I can vaguely remember the day I decided I was going to be a nurse. The words just kind of fell out of my mouth as if I had rehearsed it a million times over. I had no clue what I really wanted to do, if I’d like it or hate it. If I really wanted it or it just seemed like the most logical way to fulfill my mommy hero complex (yes, no one gets out of childhood without some scares). But nurse I was going to be.
So I graduated high school. I began my college journey of not one but two majors because not only do I have a mommy hero complex, I’m a hardcore type A perfectionist. I completed the CNA course and began working as a tech at the local hospital. In those days the ED was saved for the best of the best and you had to have experience before entering through the magical doors into the wild-wild-west. Since I was (am) so type A, I had already landed a job within the hospital by way of my neighbor while still in high school and with her help made the transition from cafeteria aid to CNA pretty easily. (Thank you, Miss Sue). I fluttered about as a supplemental tech covering shifts on all the floors in all kinds of different settings (because not only do I have a mommy hero complex, am a crazy type A perfectionist, I also have commitment problems), but it was mostly because I wanted what was behind that door. The one marked in big red letters E. R. I also really love conquering goals. So that was my goal and I did it. Within the year I was an official ED tech and nearly twenty years later, 2 degrees, 2 marriages (yeah, there’s that), 4 babies, 2 dogs, 1 cat, 1 amazing AuPair, and a partridge in a pear tree--deep breath, I am an ED Nurse. I’ve loved every second of being that ED nurse. It was my calling in life. It was my identity. And now, today not being there on the front line with my friends and co-workers feels so wrong. It goes against every natural drive within me. The best I can do is offer some wisdom as the Reverend Kris Wood (O, yeah, I am also officially ordained).

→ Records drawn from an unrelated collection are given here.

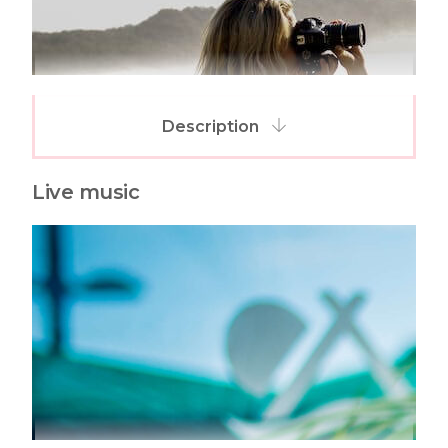
Description
Live music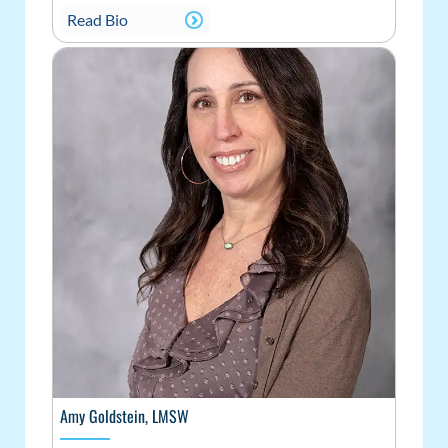
Read Bio
Amy Goldstein, LMSW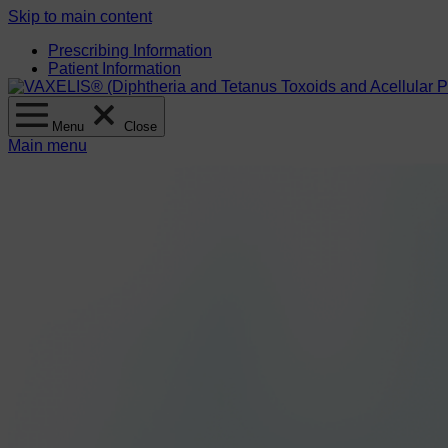
Skip to main content
Prescribing Information
Patient Information
Menu
Close
Main menu
Clinical information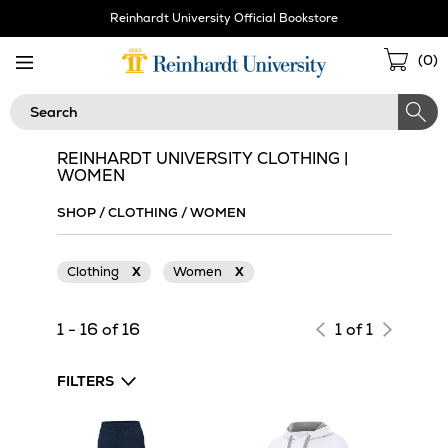
Skip
Reinhardt University Official Bookstore
Navigation
Sho
(
0
)
Cart
Search
REINHARDT UNIVERSITY CLOTHING |
WOMEN
SHOP
/
CLOTHING
/
WOMEN
Clothing
X
Women
X
1 - 16 of 16
1 of 1
FILTERS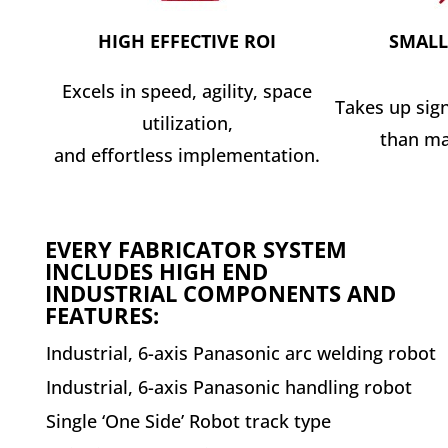
HIGH EFFECTIVE ROI
SMALL
Excels in speed, agility, space
Takes up sign
utilization,
than ma
and effortless implementation.
EVERY FABRICATOR SYSTEM
INCLUDES HIGH END
INDUSTRIAL COMPONENTS AND
FEATURES:
Industrial, 6-axis Panasonic arc welding robot
Industrial, 6-axis Panasonic handling robot
Single ‘One Side’ Robot track type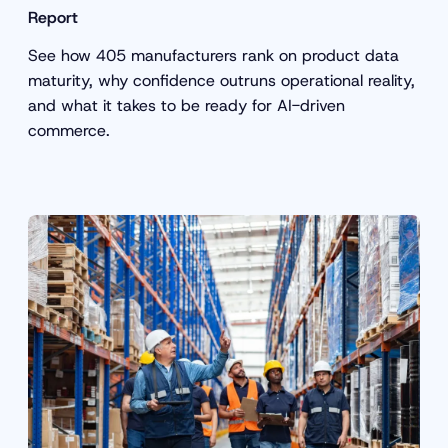
Report
See how 405 manufacturers rank on product data
maturity, why confidence outruns operational reality,
and what it takes to be ready for AI-driven
commerce.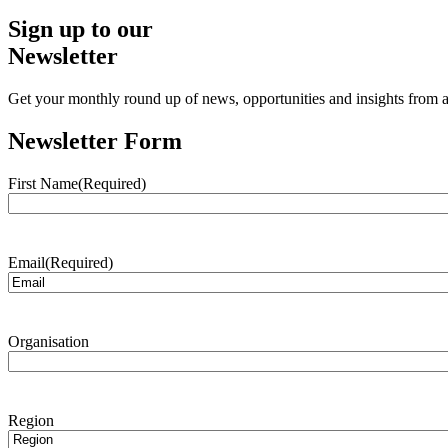
Sign up to our
Newsletter
Get your monthly round up of news, opportunities and insights from ac
Newsletter Form
First Name
(Required)
Email
(Required)
Organisation
Region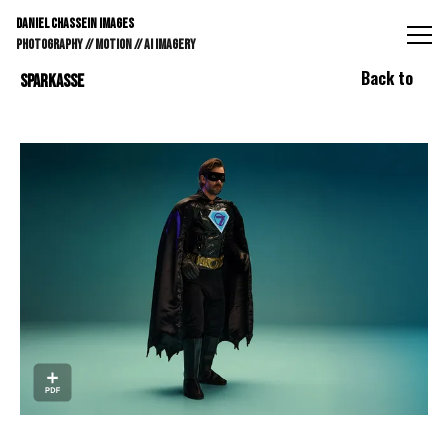
DANIEL CHASSEIN IMAGES // STILLS // MOTION // AI IMAGE
DANIEL CHASSEIN IMAGES
PHOTOGRAPHY // MOTION // AI IMAGERY
Back to
SPARKASSE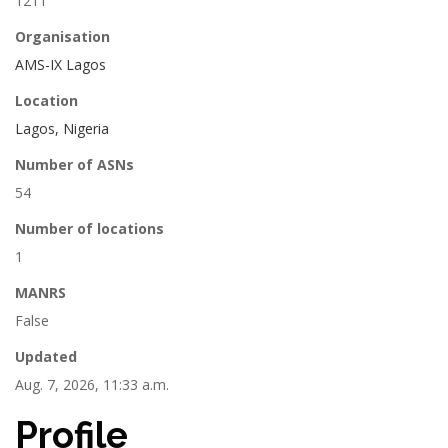
1211
Organisation
AMS-IX Lagos
Location
Lagos, Nigeria
Number of ASNs
54
Number of locations
1
MANRS
False
Updated
Aug. 7, 2026, 11:33 a.m.
Profile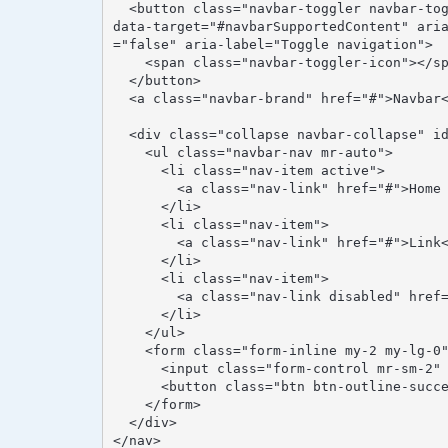
  <button class="navbar-toggler navbar-toggler-right" type="button" data-toggle="collapse" 
data-target="#navbarSupportedContent" ari
="false" aria-label="Toggle navigation">

    <span class="navbar-toggler-icon"></span>

  </button>

  <a class="navbar-brand" href="#">Navbar</a>

  <div class="collapse navbar-collapse" id="navbarSupportedContent">

    <ul class="navbar-nav mr-auto">

      <li class="nav-item active">

        <a class="nav-link" href="#">Home <span class="sr-only">(current)</span></a>

      </li>

      <li class="nav-item">

        <a class="nav-link" href="#">Link</a>

      </li>

      <li class="nav-item">

        <a class="nav-link disabled" href="#">Disabled</a>

      </li>

    </ul>

    <form class="form-inline my-2 my-lg-0">

      <input class="form-control mr-sm-2" type="text" placeholder="Search">

      <button class="btn btn-outline-success my-2 my-sm-0" type="submit">Search</button>

    </form>

  </div>

</nav>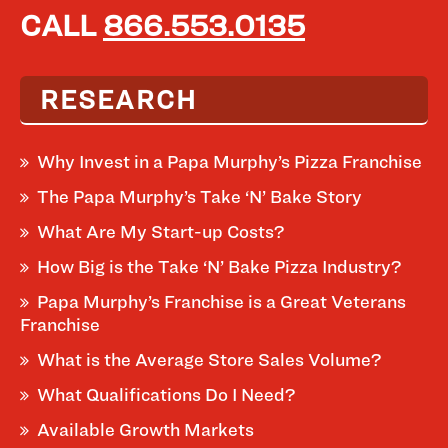
CALL
866.553.0135
RESEARCH
Why Invest in a Papa Murphy’s Pizza Franchise
The Papa Murphy’s Take ‘N’ Bake Story
What Are My Start-up Costs?
How Big is the Take ‘N’ Bake Pizza Industry?
Papa Murphy’s Franchise is a Great Veterans
Franchise
What is the Average Store Sales Volume?
What Qualifications Do I Need?
Available Growth Markets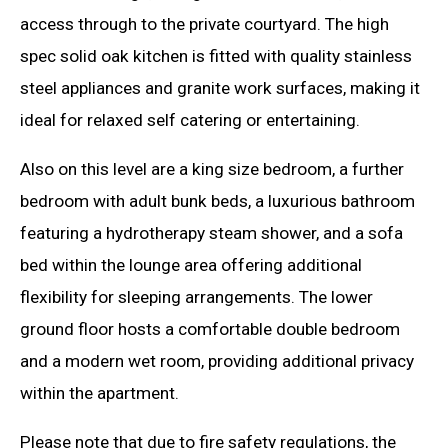
access through to the private courtyard. The high
spec solid oak kitchen is fitted with quality stainless
steel appliances and granite work surfaces, making it
ideal for relaxed self catering or entertaining.
Also on this level are a king size bedroom, a further
bedroom with adult bunk beds, a luxurious bathroom
featuring a hydrotherapy steam shower, and a sofa
bed within the lounge area offering additional
flexibility for sleeping arrangements. The lower
ground floor hosts a comfortable double bedroom
and a modern wet room, providing additional privacy
within the apartment.
Please note that due to fire safety regulations, the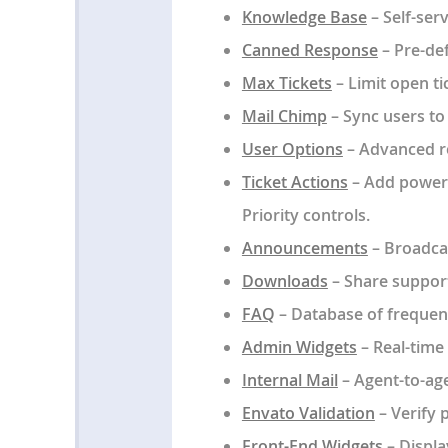
Knowledge Base
– Self-ser
Canned Response
– Pre-def
Max Tickets
– Limit open ti
Mail Chimp
– Sync users to 
User Options
– Advanced re
Ticket Actions
– Add power a
Priority controls.
Announcements
– Broadcas
Downloads
– Share support
FAQ
– Database of frequen
Admin Widgets
– Real-time
Internal Mail
– Agent-to-ag
Envato Validation
– Verify 
Front-End Widgets
– Display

As the news of COVID – 19 broke and the media went wild, I brushed it off. After all, how many times can they cry wolf before they are just ignored? Right, think about it – it snows, and the media coverage is nonstop all day. But then the numbers start to come in and still I thought, I don’t know if I should really be concerned. I talked to friends on the frontline and the opinions varied. So why was I so stressed? If it wasn’t the new furlough I had been handed or the thrust back into homeschooling; what was it? I’m an ED nurse. I’ve been at this for nearly 20 yrs. From the minute I entered those doors marked E.R. I was gung-ho about being there. I lived for those Hollywood moments, the drama, the stress, the accomplishment of a job well done. A life saved. But somewhere in the midst of life, age, experience, understanding, I began to realize my own mortality. That this shit is real. It’s not a pretty IG photo of me and my bestie in matching scrubs. It’s not photo-sharing last weekend’s bar crawl where we proudly announced, “We are ER nurses.” It’s not even the days I stripped down outside and tossed my overpriced scrubs into the trash can outside because the thought of what they encounter that day is too much to enter my house. (And yes, I’d also Clorox wipe down my car). It’s knowing my own mortality. Knowing that I’m there on the frontlines with a very high likelihood of getting sick and maybe dying. That I have chosen to put myself in harm’s way for the greater good of society. And to me, that’s what it means to be a nurse. To serve no matter what. To get up and do it again the next day because I had a choice and I choose to be a nurse. Today I can’t be there with you. But know that as I sit on the sidelines and watch, that my heart is there aching and longing with you for the nights when the worst thing that happened is the PCP’er broke the restraints. You are strong. You are not alone. You are nurses! So why am I so stressed? Because once and ED nurse, always and ED nurse.